Tak kusangka ternyata mama selalu melihat penampilan ku yang semakin hari semakin layu.

“citra, maafkan mama ya, tapi ini perlu kamu ketahui. Jauhi anak itu, tak usah kamu ladeni lagi.” Suara mama sungguh mengagetkan ku saat itu. Ku coba tangkap maknanya. Tapi sungguh pahit ku rasa.

“apa maksud mama?”

“kamu boleh kok berteman dengan dia, tapi kamu harus ingat pesan mama. Jaga jarak ya, jangan terlalu dekat. Mama takut kamu akan kecewa.”

“mama ngomong paan sih,? Aku semakin gak mengerti.”
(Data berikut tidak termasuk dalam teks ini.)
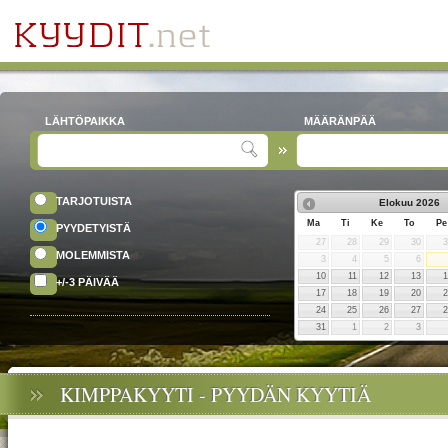
LÄHTÖPAIKKA
MÄÄRÄNPÄÄ
TARJOTUISTA
Elokuu
2026
Ma
Ti
Ke
To
Pe
PYYDETYISTÄ
27
28
29
30
MOLEMMISTA
3
4
5
6
10
11
12
13
+/-3 PÄIVÄÄ
17
18
19
20
24
25
26
27
31
1
2
3
KIMPPAKYYTI - PYYDÄN KYYTIÄ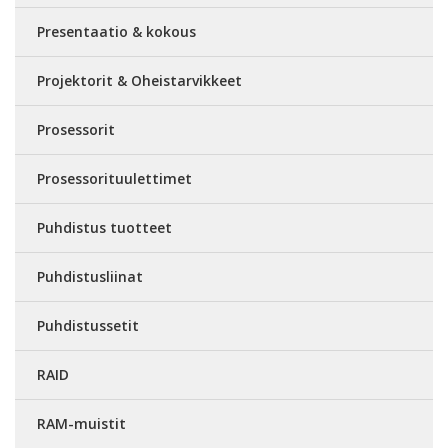
Presentaatio & kokous
Projektorit & Oheistarvikkeet
Prosessorit
Prosessorituulettimet
Puhdistus tuotteet
Puhdistusliinat
Puhdistussetit
RAID
RAM-muistit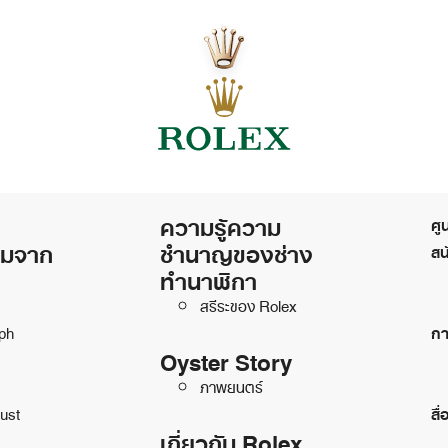
ความรู้ความ
ศู
ิมจาก
ชำนาญของช่าง
สน
ทำนาฬิกา
สรีระของ Rolex
ph
กา
Oyster Story
ภาพยนตร์
ust
สื่
เกี่ยวกับ Rolex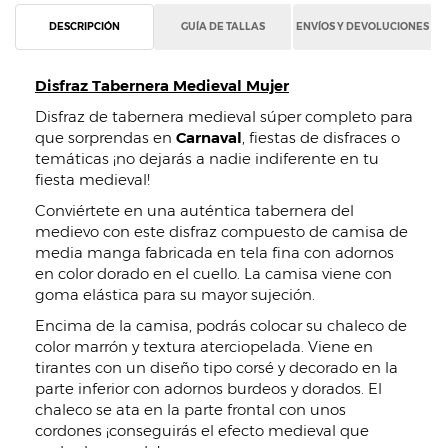
DESCRIPCIÓN
GUÍA DE TALLAS
ENVÍOS Y DEVOLUCIONES
Disfraz Tabernera Medieval Mujer
Disfraz de tabernera medieval súper completo para
que sorprendas en
Carnaval
, fiestas de disfraces o
temáticas ¡no dejarás a nadie indiferente en tu
fiesta medieval!
Conviértete en una auténtica tabernera del
medievo con este disfraz compuesto de camisa de
media manga fabricada en tela fina con adornos
en color dorado en el cuello. La camisa viene con
goma elástica para su mayor sujeción.
Encima de la camisa, podrás colocar su chaleco de
color marrón y textura aterciopelada. Viene en
tirantes con un diseño tipo corsé y decorado en la
parte inferior con adornos burdeos y dorados. El
chaleco se ata en la parte frontal con unos
cordones ¡conseguirás el efecto medieval que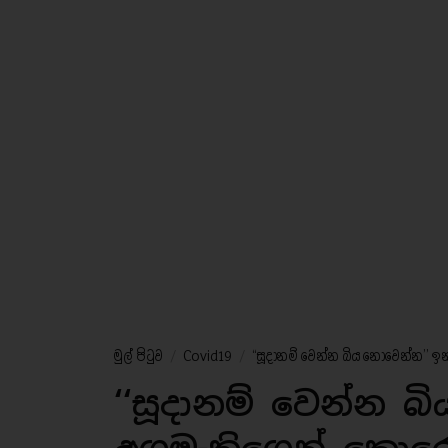
මුල් පිටුව
/
Covid19
/
‘‘සූදානම් වෙන්න බිය නොවෙන්න’’ 
‘‘සූදානම් වෙන්න බ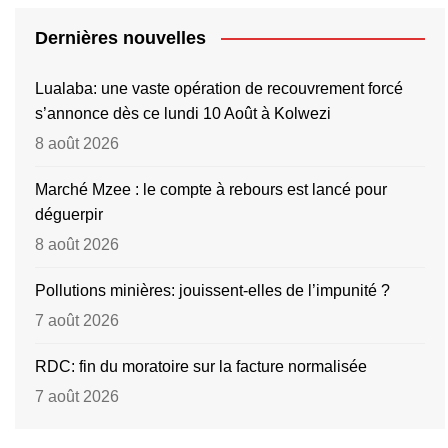
Dernières nouvelles
Lualaba: une vaste opération de recouvrement forcé
s’annonce dès ce lundi 10 Août à Kolwezi
8 août 2026
Marché Mzee : le compte à rebours est lancé pour
déguerpir
8 août 2026
Pollutions minières: jouissent-elles de l’impunité ?
7 août 2026
RDC: fin du moratoire sur la facture normalisée
7 août 2026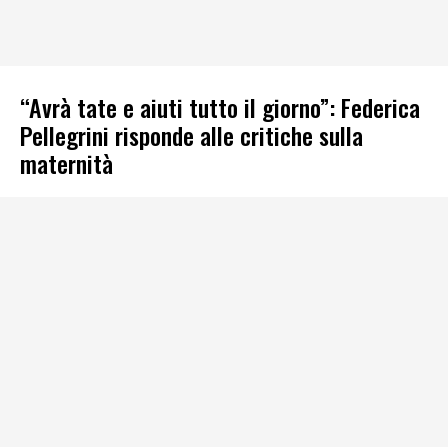
“Avrà tate e aiuti tutto il giorno”: Federica
Pellegrini risponde alle critiche sulla
maternità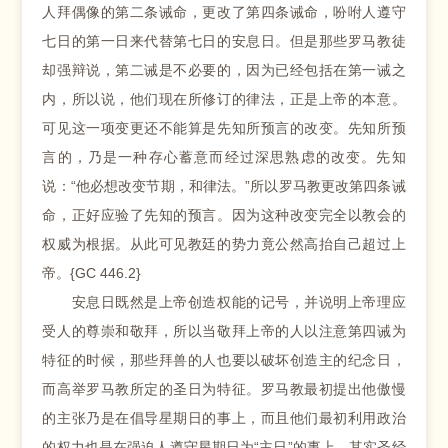
人拜偶像的第二条诫命，更改了第四条诫命，吩咐人遵守
七日的第一日来代替第七日的安息日。但是那些罗马教徒
却强辩说，第二诫是不必要的，因为已经包括在第一诫之
内，所以说，他们现在所修订的律法，正是上帝的本意。
可见这一项变更还不能算是先知所预言的改变。先知所预
言的，乃是一种存心蓄意而经过深思熟虑的改变。先知
说：“他必想改变节期，和律法。”所以罗马教更改第四条诫
命，正好应验了先知的预言。因为这种改变完全以教会的
权威为根据。从此可见教廷的势力竟公然高抬自己超过上
帝。{GC 446.2}
安息日既然是上帝创造权能的记号，并说明上帝理应
受人的尊崇和敬拜，所以当敬拜上帝的人以注意第四诫为
特征的时候，那些拜兽的人也要以破坏创造主的纪念日，
而高举罗马教所定的圣日为特征。罗马教最初提出他傲慢
的主张乃是在倡导星期日的事上，而且他们最初利用政治
的权力也是在强迫人遵守星期日为“主日”的事上。其实圣经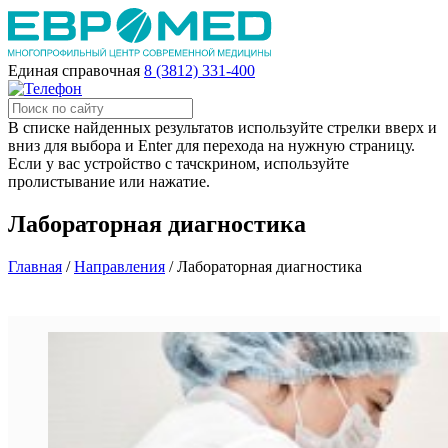
Единая справочная
8 (3812) 331-400
В списке найденных результатов используйте стрелки вверх и
вниз для выбора и Enter для перехода на нужную страницу.
Если у вас устройство с тачскрином, используйте
пролистывание или нажатие.
Лабораторная диагностика
Главная
/
Направления
/
Лабораторная диагностика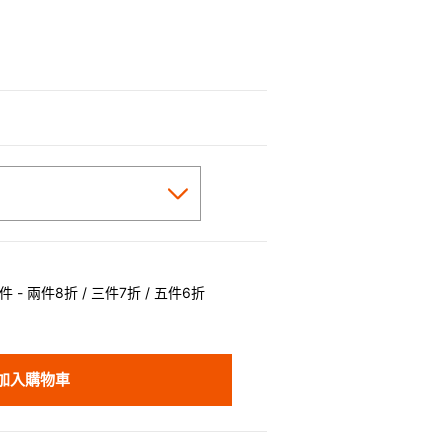
cted
 - 兩件8折 / 三件7折 / 五件6折
加入購物車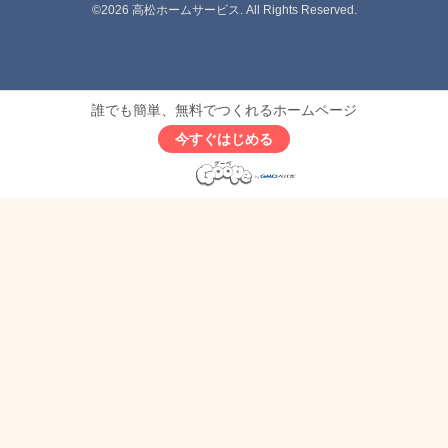
©2026
高松ホームサービス
. All Rights Reserved.
誰でも簡単、無料でつくれるホームページ
今すぐはじめる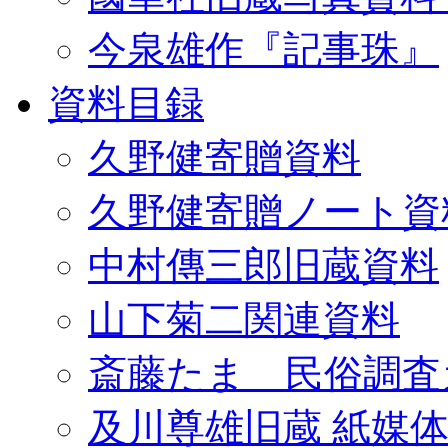
今泉雄作『記事珠』
資料目録
久野健寄贈資料
久野健寄贈ノート資
中村傳三郎旧蔵資料
山下菊二関連資料
斎藤たま 民俗調査
及川尊雄旧蔵 紙媒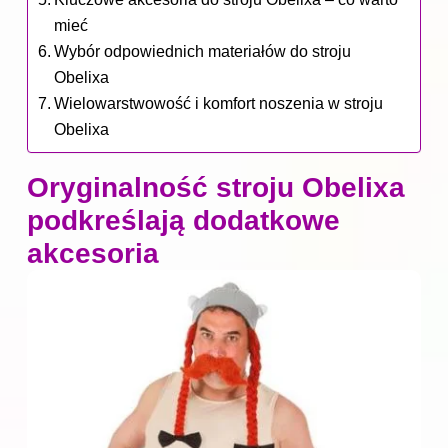
mieć
Wybór odpowiednich materiałów do stroju
Obelixa
Wielowarstwowość i komfort noszenia w stroju
Obelixa
Oryginalność stroju Obelixa
podkreślają dodatkowe
akcesoria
“suatu saat kamu pasti bisa mengerti ucapan mama” mamapun pergi meninggalkan ku sendiri.. Aku coba berfikir tenteng ucapan itu. Saat ku tahu jiwa ini langsung kaget di buatnya.. tak terasa tangispun semakin menjadi-jadi dan mengalir deras di kedua pipiku. Mama benar kami berbeda agama dan nggak selayaknya bersatu kayak gini. tapi aku semakin ingat kenangan saat kita masih bersama.

Satu tahun telaj berlalu, bayangan tentangnya masih teikat jelas di haitku. Aku belum bisa melupakannya. Mungkin suatu saat nanti dia kan sadar betapa berharganya aku nutuknya.

Satu harapan dari hatiku yang paling dalam adalah bertemu dengannya dan memohon alasannya mengapa ia pergi dari hidupku secepat itu tanpa memberi tahu kesalahanku hingga membuat aku terluka.

Pernah aku menyesali pertemuan itu. Tapi aku menyadari betapa berartinya ia di hidupku. Canda tawa yang tinggal sejarah itu masih terlihat jelas di benakku dan akan selalu ku kenang menjadi bumbu dalam kisah hidupku.

Devan, kau adalah sahabat yang paling ku banggakan. Aku menunggu cerita-ceritamu lagi. Sampai kapanpun aku akan setia menunggu. Hingga kau kembali lagi menjalani kisah-kisah kita berdua.